The left libertarian perspective: Rand Paul is a vulgar-/right- libertarian-conservative politician who (as any libertarian) isn't comfortable with the Civil Rights Act's preemption of private business, but needs to make up some sort of plausible-sounding bullshit so as to not get destroyed in the general election. It's politics, and his position is incoherent because it's supposed to be.
If you want a left-libertarian response to the Civil Rights Act, try some actual left-libertarians, not politicians. Sheldon Richman, for instance, says this:
It was only government power that created and sustained the institutions of slavery and Jim Crow, um, LAWS. They were preemptions of the free market, so how could it have abolished them?And this:
Why is it not enough to oppose racial discrimination and support peaceful social movements against it? Why must one also endorse using government force against what is, after all, nonviolent behavior? (Not all loathsome behavior is violent.) Is endorsement of State force necessary to show one's bona fides as a humane person? If so, that is very strange, indeed.Or David Henderson (seems left-ish libertarian):
The Civil Rights Act of 1964--and its companion laws, such as the Voting Rights Act of 1965--were designed to address abuses of state and local government power. The Jim Crow laws that sprang up in the South after Reconstruction and prevailed for nearly a century were not merely the result of voluntary association. Discrimination--public and private--was enforced by police power and often by violence.Henderson again:
The fact of the matter is that this country moved from segregation required by law to segregation forbidden by law without trying freedom of association for a millisecond.Followed, in the same post, by a long quote from Milton Friedman:
Is there any difference in principle between the taste that leads a householder to prefer an attractive servant to an ugly one and the taste that leads another to prefer a Negro to a white or a white to a Negro, except that we sympathize and agree with the one taste and may not agree with the other? I do not mean to say that all tastes are equally good. On the contrary, I believe strongly that the color of a man's skin or the religion of his parents is, by itself, no reason to treat him differently; that a man should be judged by what he is and what he does and not by these external characteristics. I deplore what seem to me the prejudice and narrowness of outlook of those whose tastes differ from mine in this respect and I think less of them for it. But in a society based on free discussion, the appropriate recourse is for me to seek to persuade them that their tastes are bad and that they should change their views and their behavior, not to use coercive power to enforce my tastes and my attitudes on others.

....................

◆ Work order A: Say whether each statement agrees with the Civil Rights Act post. Answer yes or no for each, and quote the words of the post that decide it. (i) The post describes David Henderson as seeming left-ish libertarian. (ii) Henderson says the Jim Crow laws were merely the result of voluntary association. (iii) In the Milton Friedman quote, the color of a man's skin is, by itself, no reason to treat him differently.
◆ Work order B: From the Civil Rights Act post, copy the passage starting with "The left libertarian" and going on through "supposed to be.".
◆ Work order C: Continue the Civil Rights Act post, starting right after its last sentence.

....................

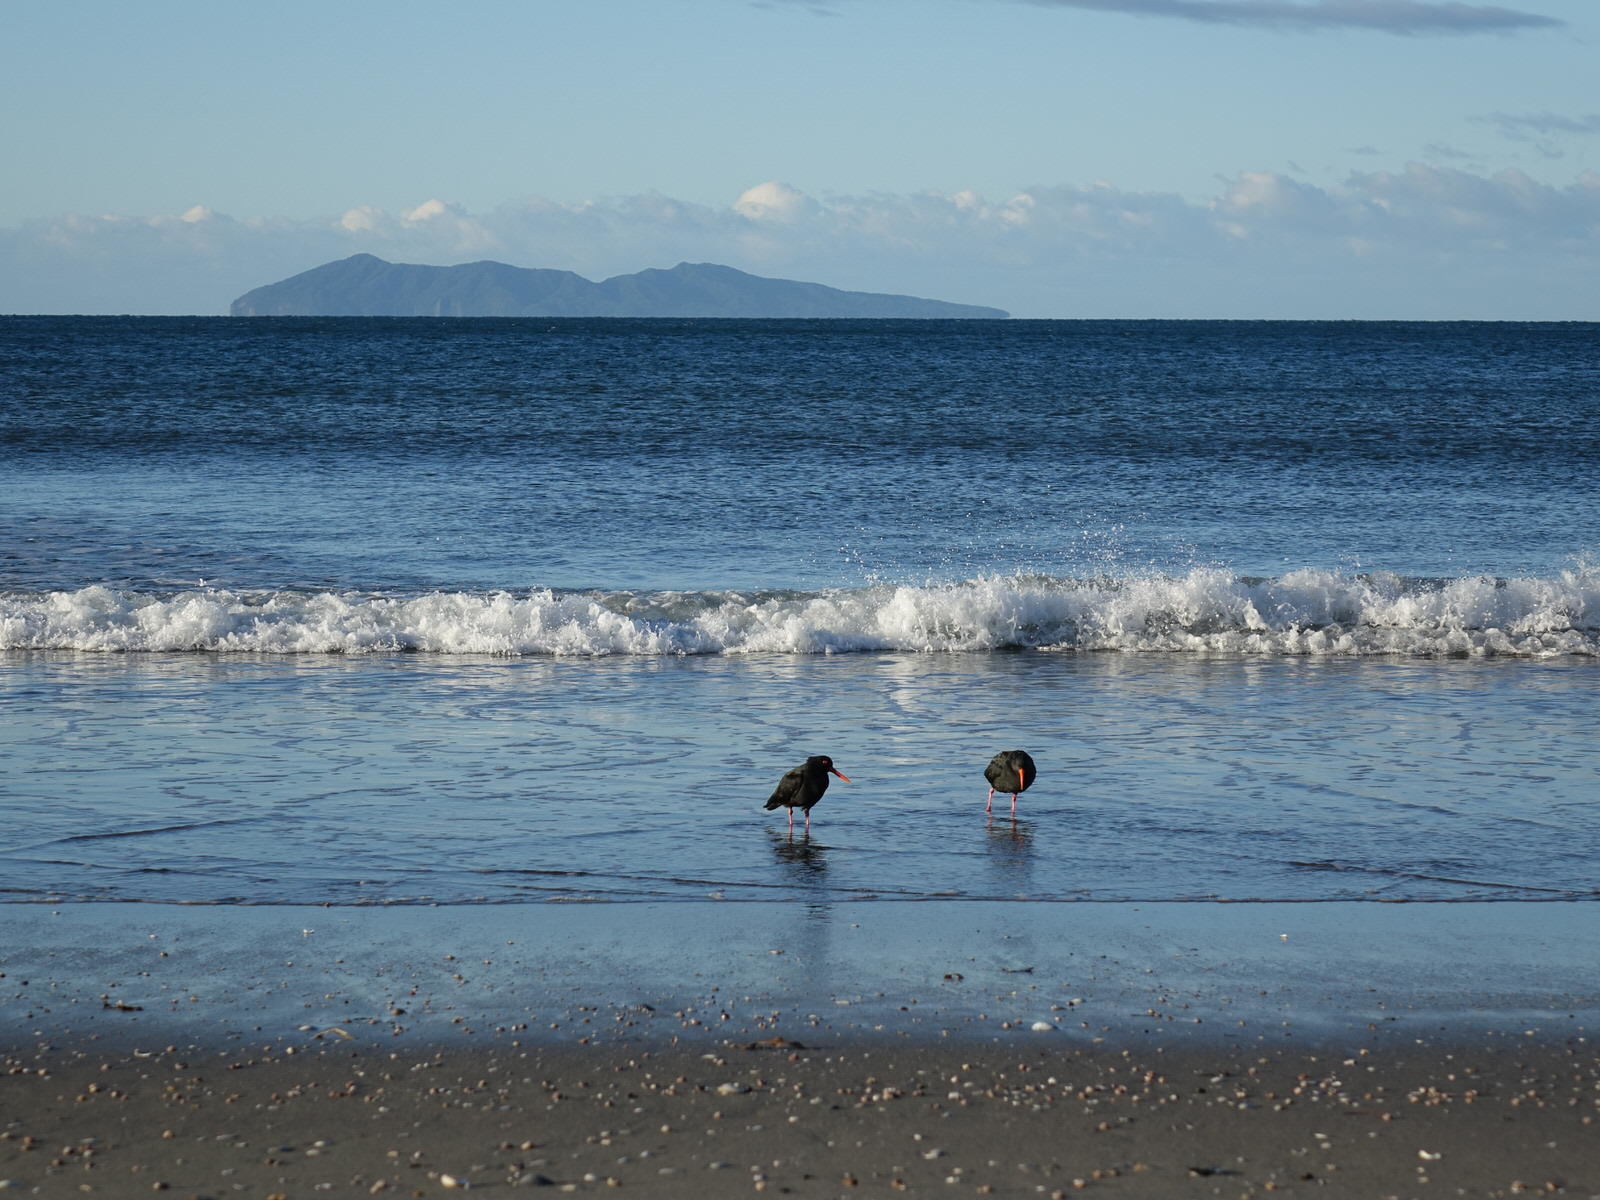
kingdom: Animalia
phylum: Chordata
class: Aves
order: Charadriiformes
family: Haematopodidae
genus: Haematopus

....................

◆ Exercise result A:
(i) Yes: "David Henderson (seems left-ish libertarian)"
(ii) No: "were not merely the result of voluntary association"
(iii) Yes: "the color of a man's skin or the religion of his parents is, by itself, no reason to treat him differently"

◆ Exercise result B:
The left libertarian perspective: Rand Paul is a vulgar-/right- libertarian-conservative politician who (as any libertarian) isn't comfortable with the Civil Rights Act's preemption of private business, but needs to make up some sort of plausible-sounding bullshit so as to not get destroyed in the general election. It's politics, and his position is incoherent because it's supposed to be.

◆ Exercise result C:
Or Roderick Long:
All the same, what Paul should have done is to argue that voluntary efforts at fighting discrimination are more effective than governmental efforts.
But to do that, Paul would have had to talk about a) the indirect (not just the direct) discriminatory effects of government policies, and b) the nonviolent means of fighting discrimination. (And I’m not even talking about the possibility of raising Rothbardian doubts about the legitimate property titles of the segregated businesses of the south. Baby steps, etc.) But he said nothing about either (a) or (b), and I suspect hasn’t thought much about them.
1 comment:
You should finish quoting David Henderson. He ends, "Exactly. And notice that Rand Paul did not defend these state and local government assaults. So how exactly was Rand Paul wrong on libertarian terms?"
This is the exact point I've been making all along.
Henderson is defending Paul!
Milton Friedman makes the same point I'm making: "But in a society based on free discussion [i.e. a society that has some claim to being libertarian in the most basic way], the appropriate recourse is for me to seek to persuade them that their tastes are bad and that they should change their views and their behavior, not to use coercive power to enforce my tastes and my attitudes on others."
Are you agreeing that Act was un-libertarian? If not, I don't see why you're having trouble understanding my point.
The Civil Rights Act DID used the coercive power to enforces tastes and attitudes on others (to paraphrase Friedman).